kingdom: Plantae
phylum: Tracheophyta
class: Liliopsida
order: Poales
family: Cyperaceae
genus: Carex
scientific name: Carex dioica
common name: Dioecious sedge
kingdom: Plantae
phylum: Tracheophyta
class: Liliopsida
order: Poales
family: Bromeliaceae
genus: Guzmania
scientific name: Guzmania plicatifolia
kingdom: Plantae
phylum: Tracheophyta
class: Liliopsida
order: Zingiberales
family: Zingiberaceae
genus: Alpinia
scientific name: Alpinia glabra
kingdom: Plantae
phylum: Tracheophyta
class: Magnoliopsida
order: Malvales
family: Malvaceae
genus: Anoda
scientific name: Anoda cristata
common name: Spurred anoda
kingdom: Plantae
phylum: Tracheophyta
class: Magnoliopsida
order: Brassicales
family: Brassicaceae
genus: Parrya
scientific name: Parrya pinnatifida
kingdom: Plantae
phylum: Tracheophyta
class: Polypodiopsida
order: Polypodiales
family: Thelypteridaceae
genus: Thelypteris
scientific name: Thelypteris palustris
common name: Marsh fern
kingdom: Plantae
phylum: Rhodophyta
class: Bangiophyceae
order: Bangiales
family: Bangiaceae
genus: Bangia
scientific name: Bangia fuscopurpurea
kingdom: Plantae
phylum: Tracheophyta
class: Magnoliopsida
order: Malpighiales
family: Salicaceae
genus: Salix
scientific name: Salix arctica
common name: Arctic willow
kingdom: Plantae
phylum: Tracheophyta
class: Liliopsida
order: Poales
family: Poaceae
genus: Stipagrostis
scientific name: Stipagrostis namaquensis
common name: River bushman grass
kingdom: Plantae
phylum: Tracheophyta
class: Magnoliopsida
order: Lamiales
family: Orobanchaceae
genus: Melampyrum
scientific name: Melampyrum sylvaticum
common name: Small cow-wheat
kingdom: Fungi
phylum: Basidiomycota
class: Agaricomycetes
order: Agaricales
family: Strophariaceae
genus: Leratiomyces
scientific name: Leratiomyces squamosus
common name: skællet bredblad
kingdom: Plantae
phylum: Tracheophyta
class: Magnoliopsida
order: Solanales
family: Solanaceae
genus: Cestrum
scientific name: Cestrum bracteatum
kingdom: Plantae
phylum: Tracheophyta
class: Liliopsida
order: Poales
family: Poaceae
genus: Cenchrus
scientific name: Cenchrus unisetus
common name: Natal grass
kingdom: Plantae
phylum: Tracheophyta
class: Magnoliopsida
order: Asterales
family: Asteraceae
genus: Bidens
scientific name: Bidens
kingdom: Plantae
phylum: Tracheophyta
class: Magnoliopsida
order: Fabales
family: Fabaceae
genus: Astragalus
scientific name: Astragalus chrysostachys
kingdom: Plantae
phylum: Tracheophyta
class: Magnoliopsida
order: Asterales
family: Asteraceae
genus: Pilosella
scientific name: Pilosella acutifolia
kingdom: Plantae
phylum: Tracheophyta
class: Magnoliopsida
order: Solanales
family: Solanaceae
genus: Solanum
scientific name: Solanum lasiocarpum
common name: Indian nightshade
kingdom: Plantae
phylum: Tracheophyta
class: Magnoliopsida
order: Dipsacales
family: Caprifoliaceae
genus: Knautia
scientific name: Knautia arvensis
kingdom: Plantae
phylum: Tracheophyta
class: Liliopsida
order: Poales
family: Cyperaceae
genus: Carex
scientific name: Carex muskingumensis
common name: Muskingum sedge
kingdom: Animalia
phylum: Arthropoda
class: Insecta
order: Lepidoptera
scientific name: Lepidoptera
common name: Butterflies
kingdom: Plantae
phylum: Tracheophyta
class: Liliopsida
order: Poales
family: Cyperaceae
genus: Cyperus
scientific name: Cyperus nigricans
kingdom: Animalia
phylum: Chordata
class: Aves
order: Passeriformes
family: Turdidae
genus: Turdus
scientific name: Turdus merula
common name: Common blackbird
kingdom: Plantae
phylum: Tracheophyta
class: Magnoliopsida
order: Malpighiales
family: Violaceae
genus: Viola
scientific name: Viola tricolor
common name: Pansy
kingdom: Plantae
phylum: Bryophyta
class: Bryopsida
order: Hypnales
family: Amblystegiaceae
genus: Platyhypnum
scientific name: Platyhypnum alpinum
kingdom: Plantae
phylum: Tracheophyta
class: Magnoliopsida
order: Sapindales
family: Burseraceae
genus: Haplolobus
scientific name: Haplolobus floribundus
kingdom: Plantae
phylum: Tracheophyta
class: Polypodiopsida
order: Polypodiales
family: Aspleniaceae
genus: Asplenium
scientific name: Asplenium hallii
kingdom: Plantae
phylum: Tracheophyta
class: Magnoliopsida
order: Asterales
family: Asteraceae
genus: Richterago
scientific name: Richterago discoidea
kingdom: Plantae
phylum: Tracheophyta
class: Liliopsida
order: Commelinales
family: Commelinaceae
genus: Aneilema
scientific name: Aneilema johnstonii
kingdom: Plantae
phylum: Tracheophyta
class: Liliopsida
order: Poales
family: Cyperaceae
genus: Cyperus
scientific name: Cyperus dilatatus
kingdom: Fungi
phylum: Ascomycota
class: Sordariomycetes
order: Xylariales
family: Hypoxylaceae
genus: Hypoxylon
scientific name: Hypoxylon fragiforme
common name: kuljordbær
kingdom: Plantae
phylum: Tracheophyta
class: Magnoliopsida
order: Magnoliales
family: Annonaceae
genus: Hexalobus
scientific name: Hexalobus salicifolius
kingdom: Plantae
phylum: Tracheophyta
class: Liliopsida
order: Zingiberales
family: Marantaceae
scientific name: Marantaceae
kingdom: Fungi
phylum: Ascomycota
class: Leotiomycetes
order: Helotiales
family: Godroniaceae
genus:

▶ _WHAT TO PRODUCE_
Rewrite all of the records above, replacing "common name" with "vernacular name" wherever it appears and changing nothing else.

▶ _RESULT FOR THIS EXERCISE_
kingdom: Plantae
phylum: Tracheophyta
class: Liliopsida
order: Poales
family: Cyperaceae
genus: Carex
scientific name: Carex dioica
vernacular name: Dioecious sedge
kingdom: Plantae
phylum: Tracheophyta
class: Liliopsida
order: Poales
family: Bromeliaceae
genus: Guzmania
scientific name: Guzmania plicatifolia
kingdom: Plantae
phylum: Tracheophyta
class: Liliopsida
order: Zingiberales
family: Zingiberaceae
genus: Alpinia
scientific name: Alpinia glabra
kingdom: Plantae
phylum: Tracheophyta
class: Magnoliopsida
order: Malvales
family: Malvaceae
genus: Anoda
scientific name: Anoda cristata
vernacular name: Spurred anoda
kingdom: Plantae
phylum: Tracheophyta
class: Magnoliopsida
order: Brassicales
family: Brassicaceae
genus: Parrya
scientific name: Parrya pinnatifida
kingdom: Plantae
phylum: Tracheophyta
class: Polypodiopsida
order: Polypodiales
family: Thelypteridaceae
genus: Thelypteris
scientific name: Thelypteris palustris
vernacular name: Marsh fern
kingdom: Plantae
phylum: Rhodophyta
class: Bangiophyceae
order: Bangiales
family: Bangiaceae
genus: Bangia
scientific name: Bangia fuscopurpurea
kingdom: Plantae
phylum: Tracheophyta
class: Magnoliopsida
order: Malpighiales
family: Salicaceae
genus: Salix
scientific name: Salix arctica
vernacular name: Arctic willow
kingdom: Plantae
phylum: Tracheophyta
class: Liliopsida
order: Poales
family: Poaceae
genus: Stipagrostis
scientific name: Stipagrostis namaquensis
vernacular name: River bushman grass
kingdom: Plantae
phylum: Tracheophyta
class: Magnoliopsida
order: Lamiales
family: Orobanchaceae
genus: Melampyrum
scientific name: Melampyrum sylvaticum
vernacular name: Small cow-wheat
kingdom: Fungi
phylum: Basidiomycota
class: Agaricomycetes
order: Agaricales
family: Strophariaceae
genus: Leratiomyces
scientific name: Leratiomyces squamosus
vernacular name: skællet bredblad
kingdom: Plantae
phylum: Tracheophyta
class: Magnoliopsida
order: Solanales
family: Solanaceae
genus: Cestrum
scientific name: Cestrum bracteatum
kingdom: Plantae
phylum: Tracheophyta
class: Liliopsida
order: Poales
family: Poaceae
genus: Cenchrus
scientific name: Cenchrus unisetus
vernacular name: Natal grass
kingdom: Plantae
phylum: Tracheophyta
class: Magnoliopsida
order: Asterales
family: Asteraceae
genus: Bidens
scientific name: Bidens
kingdom: Plantae
phylum: Tracheophyta
class: Magnoliopsida
order: Fabales
family: Fabaceae
genus: Astragalus
scientific name: Astragalus chrysostachys
kingdom: Plantae
phylum: Tracheophyta
class: Magnoliopsida
order: Asterales
family: Asteraceae
genus: Pilosella
scientific name: Pilosella acutifolia
kingdom: Plantae
phylum: Tracheophyta
class: Magnoliopsida
order: Solanales
family: Solanaceae
genus: Solanum
scientific name: Solanum lasiocarpum
vernacular name: Indian nightshade
kingdom: Plantae
phylum: Tracheophyta
class: Magnoliopsida
order: Dipsacales
family: Caprifoliaceae
genus: Knautia
scientific name: Knautia arvensis
kingdom: Plantae
phylum: Tracheophyta
class: Liliopsida
order: Poales
family: Cyperaceae
genus: Carex
scientific name: Carex muskingumensis
vernacular name: Muskingum sedge
kingdom: Animalia
phylum: Arthropoda
class: Insecta
order: Lepidoptera
scientific name: Lepidoptera
vernacular name: Butterflies
kingdom: Plantae
phylum: Tracheophyta
class: Liliopsida
order: Poales
family: Cyperaceae
genus: Cyperus
scientific name: Cyperus nigricans
kingdom: Animalia
phylum: Chordata
class: Aves
order: Passeriformes
family: Turdidae
genus: Turdus
scientific name: Turdus merula
vernacular name: Common blackbird
kingdom: Plantae
phylum: Tracheophyta
class: Magnoliopsida
order: Malpighiales
family: Violaceae
genus: Viola
scientific name: Viola tricolor
vernacular name: Pansy
kingdom: Plantae
phylum: Bryophyta
class: Bryopsida
order: Hypnales
family: Amblystegiaceae
genus: Platyhypnum
scientific name: Platyhypnum alpinum
kingdom: Plantae
phylum: Tracheophyta
class: Magnoliopsida
order: Sapindales
family: Burseraceae
genus: Haplolobus
scientific name: Haplolobus floribundus
kingdom: Plantae
phylum: Tracheophyta
class: Polypodiopsida
order: Polypodiales
family: Aspleniaceae
genus: Asplenium
scientific name: Asplenium hallii
kingdom: Plantae
phylum: Tracheophyta
class: Magnoliopsida
order: Asterales
family: Asteraceae
genus: Richterago
scientific name: Richterago discoidea
kingdom: Plantae
phylum: Tracheophyta
class: Liliopsida
order: Commelinales
family: Commelinaceae
genus: Aneilema
scientific name: Aneilema johnstonii
kingdom: Plantae
phylum: Tracheophyta
class: Liliopsida
order: Poales
family: Cyperaceae
genus: Cyperus
scientific name: Cyperus dilatatus
kingdom: Fungi
phylum: Ascomycota
class: Sordariomycetes
order: Xylariales
family: Hypoxylaceae
genus: Hypoxylon
scientific name: Hypoxylon fragiforme
vernacular name: kuljordbær
kingdom: Plantae
phylum: Tracheophyta
class: Magnoliopsida
order: Magnoliales
family: Annonaceae
genus: Hexalobus
scientific name: Hexalobus salicifolius
kingdom: Plantae
phylum: Tracheophyta
class: Liliopsida
order: Zingiberales
family: Marantaceae
scientific name: Marantaceae
kingdom: Fungi
phylum: Ascomycota
class: Leotiomycetes
order: Helotiales
family: Godroniaceae
genus:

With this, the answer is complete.